Environment Variables

Variable Description
SCRAPPY_PROXIES Comma-separated SOCKS5/HTTP proxy URLs (lowest precedence)
SCRAPPY_LOG_LEVEL Default log level: DEBUG|INFO|WARN|ERROR
SCRAPPY_INDEED_API_KEY Indeed API key (paid)
SCRAPPY_DICE_API_KEY Dice API key
SCRAPPY_GREENHOUSE_SEEDS Company slugs for Greenhouse
SCRAPPY_ATS_MAX_SEEDS Max ATS company seeds per provider (default: 20)
SCRAPPY_INDEED_CO Indeed company override
SCRAPPY_PROXY_ROTATE_EVERY_N Rotate proxy every N requests
SCRAPPY_PROXY_STICKY_WINDOW_N Proxy stickiness window
GITHUB_TOKEN GitHub API token (for --github-scrape)

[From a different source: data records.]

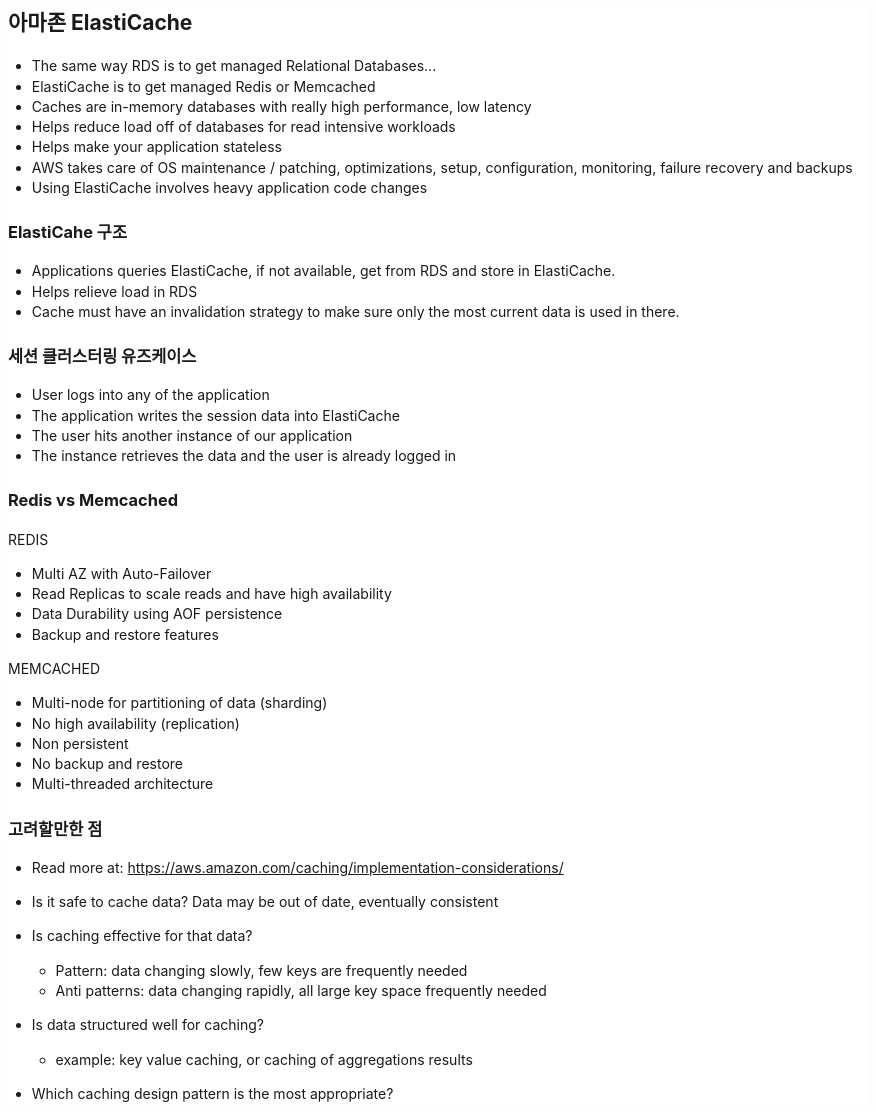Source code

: ## 아마존 ElastiCache

- The same way RDS is to get managed Relational Databases...
- ElastiCache is to get managed Redis or Memcached
- Caches are in-memory databases with really high performance, low latency
- Helps reduce load off of databases for read intensive workloads
- Helps make your application stateless
- AWS takes care of OS maintenance / patching, optimizations, setup, configuration, monitoring, failure recovery and backups
- Using ElastiCache involves heavy application code changes


### ElastiCahe 구조

- Applications queries ElastiCache, if not available, get from RDS and store in ElastiCache.
- Helps relieve load in RDS
- Cache must have an invalidation strategy to make sure only the most current data is used in there.

### 세션 클러스터링 유즈케이스
- User logs into any of the application
- The application writes the session data into ElastiCache
- The user hits another instance of our application
- The instance retrieves the data and the user is already logged in

### Redis vs Memcached
REDIS
- Multi AZ with Auto-Failover
- Read Replicas to scale reads and have high availability
- Data Durability using AOF persistence
- Backup and restore features

MEMCACHED
- Multi-node for partitioning of data (sharding)
- No high availability (replication)
- Non persistent
- No backup and restore
- Multi-threaded architecture

### 고려할만한 점

- Read more at: https://aws.amazon.com/caching/implementation-considerations/

- Is it safe to cache data? Data may be out of date, eventually consistent
- Is caching effective for that data?
    - Pattern: data changing slowly, few keys are frequently needed
    - Anti patterns: data changing rapidly, all large key space frequently needed
    
- Is data structured well for caching?
    - example: key value caching, or caching of aggregations results
    
- Which caching design pattern is the most appropriate?

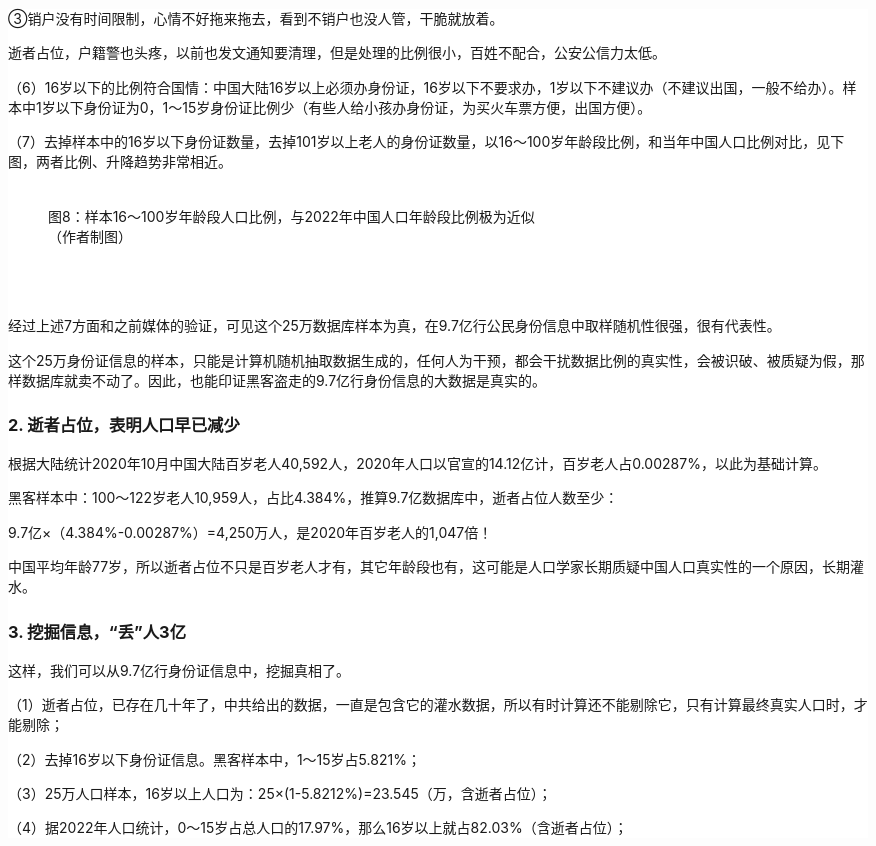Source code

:  </p>
 <p>
  ③销户没有时间限制，心情不好拖来拖去，看到不销户也没人管，干脆就放着。
 </p>
 <p>
  逝者占位，户籍警也头疼，以前也发文通知要清理，但是处理的比例很小，百姓不配合，公安公信力太低。
 </p>
 <p>
  （6）16岁以下的比例符合国情：中国大陆16岁以上必须办身份证，16岁以下不要求办，1岁以下不建议办（不建议出国，一般不给办）。样本中1岁以下身份证为0，1～15岁身份证比例少（有些人给小孩办身份证，为买火车票方便，出国方便）。
 </p>
 <p>
  （7）去掉样本中的16岁以下身份证数量，去掉101岁以上老人的身份证数量，以16～100岁年龄段比例，和当年中国人口比例对比，见下图，两者比例、升降趋势非常相近。
 </p>
 <figure aria-describedby="caption-attachment-13922605" class="wp-caption aligncenter" id="attachment_13922605" style="width: 501px">
  <ok href="https://i.epochtimes.com/assets/uploads/2023/02/id13922605-2023-02-04_104021.jpg" target="_blank">
   <img alt="" class="wp-image-13922605" src="https://i.epochtimes.com/assets/uploads/2023/02/id13922605-2023-02-04_104021-600x387.jpg"/>
  </ok>
  <br/><figcaption class="wp-caption-text" id="caption-attachment-13922605">
   图8：样本16～100岁年龄段人口比例，与2022年中国人口年龄段比例极为近似（作者制图）
  </figcaption><br/>
 </figure><br/>
 <p>
  经过上述7方面和之前媒体的验证，可见这个25万数据库样本为真，在9.7亿行公民身份信息中取样随机性很强，很有代表性。
 </p>
 <p>
  这个25万身份证信息的样本，只能是计算机随机抽取数据生成的，任何人为干预，都会干扰数据比例的真实性，会被识破、被质疑为假，那样数据库就卖不动了。因此，也能印证黑客盗走的9.7亿行身份信息的大数据是真实的。
 </p>
 <h3>
  2. 逝者占位，表明人口早已减少
 </h3>
 <p>
  根据大陆统计2020年10月中国大陆百岁老人40,592人，2020年人口以官宣的14.12亿计，百岁老人占0.00287%，以此为基础计算。
 </p>
 <p>
  黑客样本中：100～122岁老人10,959人，占比4.384%，推算9.7亿数据库中，逝者占位人数至少：
 </p>
 <p>
  9.7亿×（4.384%-0.00287%）=4,250万人，是2020年百岁老人的1,047倍！
 </p>
 <p>
  中国平均年龄77岁，所以逝者占位不只是百岁老人才有，其它年龄段也有，这可能是人口学家长期质疑中国人口真实性的一个原因，长期灌水。
 </p>
 <h3>
  3. 挖掘信息，“丢”人3亿
 </h3>
 <p>
  这样，我们可以从9.7亿行身份证信息中，挖掘真相了。
 </p>
 <p>
  （1）逝者占位，已存在几十年了，中共给出的数据，一直是包含它的灌水数据，所以有时计算还不能剔除它，只有计算最终真实人口时，才能剔除；
 </p>
 <p>
  （2）去掉16岁以下身份证信息。黑客样本中，1～15岁占5.821%；
 </p>
 <p>
  （3）25万人口样本，16岁以上人口为：25×(1-5.8212%)=23.545（万，含逝者占位）；
 </p>
 <p>
  （4）据2022年人口统计，0～15岁占总人口的17.97%，那么16岁以上就占82.03%（含逝者占位）；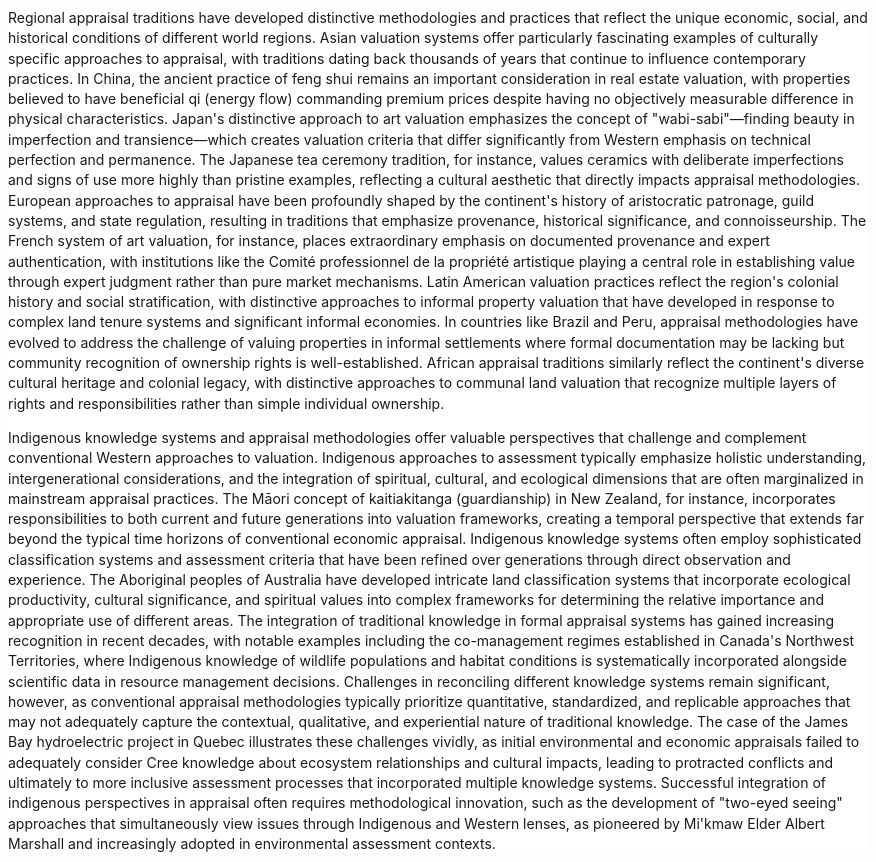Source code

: Regional appraisal traditions have developed distinctive methodologies and practices that reflect the unique economic, social, and historical conditions of different world regions. Asian valuation systems offer particularly fascinating examples of culturally specific approaches to appraisal, with traditions dating back thousands of years that continue to influence contemporary practices. In China, the ancient practice of feng shui remains an important consideration in real estate valuation, with properties believed to have beneficial qi (energy flow) commanding premium prices despite having no objectively measurable difference in physical characteristics. Japan's distinctive approach to art valuation emphasizes the concept of "wabi-sabi"—finding beauty in imperfection and transience—which creates valuation criteria that differ significantly from Western emphasis on technical perfection and permanence. The Japanese tea ceremony tradition, for instance, values ceramics with deliberate imperfections and signs of use more highly than pristine examples, reflecting a cultural aesthetic that directly impacts appraisal methodologies. European approaches to appraisal have been profoundly shaped by the continent's history of aristocratic patronage, guild systems, and state regulation, resulting in traditions that emphasize provenance, historical significance, and connoisseurship. The French system of art valuation, for instance, places extraordinary emphasis on documented provenance and expert authentication, with institutions like the Comité professionnel de la propriété artistique playing a central role in establishing value through expert judgment rather than pure market mechanisms. Latin American valuation practices reflect the region's colonial history and social stratification, with distinctive approaches to informal property valuation that have developed in response to complex land tenure systems and significant informal economies. In countries like Brazil and Peru, appraisal methodologies have evolved to address the challenge of valuing properties in informal settlements where formal documentation may be lacking but community recognition of ownership rights is well-established. African appraisal traditions similarly reflect the continent's diverse cultural heritage and colonial legacy, with distinctive approaches to communal land valuation that recognize multiple layers of rights and responsibilities rather than simple individual ownership.

Indigenous knowledge systems and appraisal methodologies offer valuable perspectives that challenge and complement conventional Western approaches to valuation. Indigenous approaches to assessment typically emphasize holistic understanding, intergenerational considerations, and the integration of spiritual, cultural, and ecological dimensions that are often marginalized in mainstream appraisal practices. The Māori concept of kaitiakitanga (guardianship) in New Zealand, for instance, incorporates responsibilities to both current and future generations into valuation frameworks, creating a temporal perspective that extends far beyond the typical time horizons of conventional economic appraisal. Indigenous knowledge systems often employ sophisticated classification systems and assessment criteria that have been refined over generations through direct observation and experience. The Aboriginal peoples of Australia have developed intricate land classification systems that incorporate ecological productivity, cultural significance, and spiritual values into complex frameworks for determining the relative importance and appropriate use of different areas. The integration of traditional knowledge in formal appraisal systems has gained increasing recognition in recent decades, with notable examples including the co-management regimes established in Canada's Northwest Territories, where Indigenous knowledge of wildlife populations and habitat conditions is systematically incorporated alongside scientific data in resource management decisions. Challenges in reconciling different knowledge systems remain significant, however, as conventional appraisal methodologies typically prioritize quantitative, standardized, and replicable approaches that may not adequately capture the contextual, qualitative, and experiential nature of traditional knowledge. The case of the James Bay hydroelectric project in Quebec illustrates these challenges vividly, as initial environmental and economic appraisals failed to adequately consider Cree knowledge about ecosystem relationships and cultural impacts, leading to protracted conflicts and ultimately to more inclusive assessment processes that incorporated multiple knowledge systems. Successful integration of indigenous perspectives in appraisal often requires methodological innovation, such as the development of "two-eyed seeing" approaches that simultaneously view issues through Indigenous and Western lenses, as pioneered by Mi'kmaw Elder Albert Marshall and increasingly adopted in environmental assessment contexts.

ADZUNA_APP_ID / ADZUNA_APP_KEY Adzuna API credentials
CAREERJET_AFFID Careerjet affiliate ID
INFOJOBS_CLIENT_ID / INFOJOBS_CLIENT_SECRET InfoJobs API credentials
FINDWORK_API_KEY Findwork API key
ARBEITSAGENTUR_API_KEY Arbeitsagentur API key

Precedence: --proxy CLI flag > config.toml proxy: field > SCRAPPY_PROXIES env. See .env.example for the full list.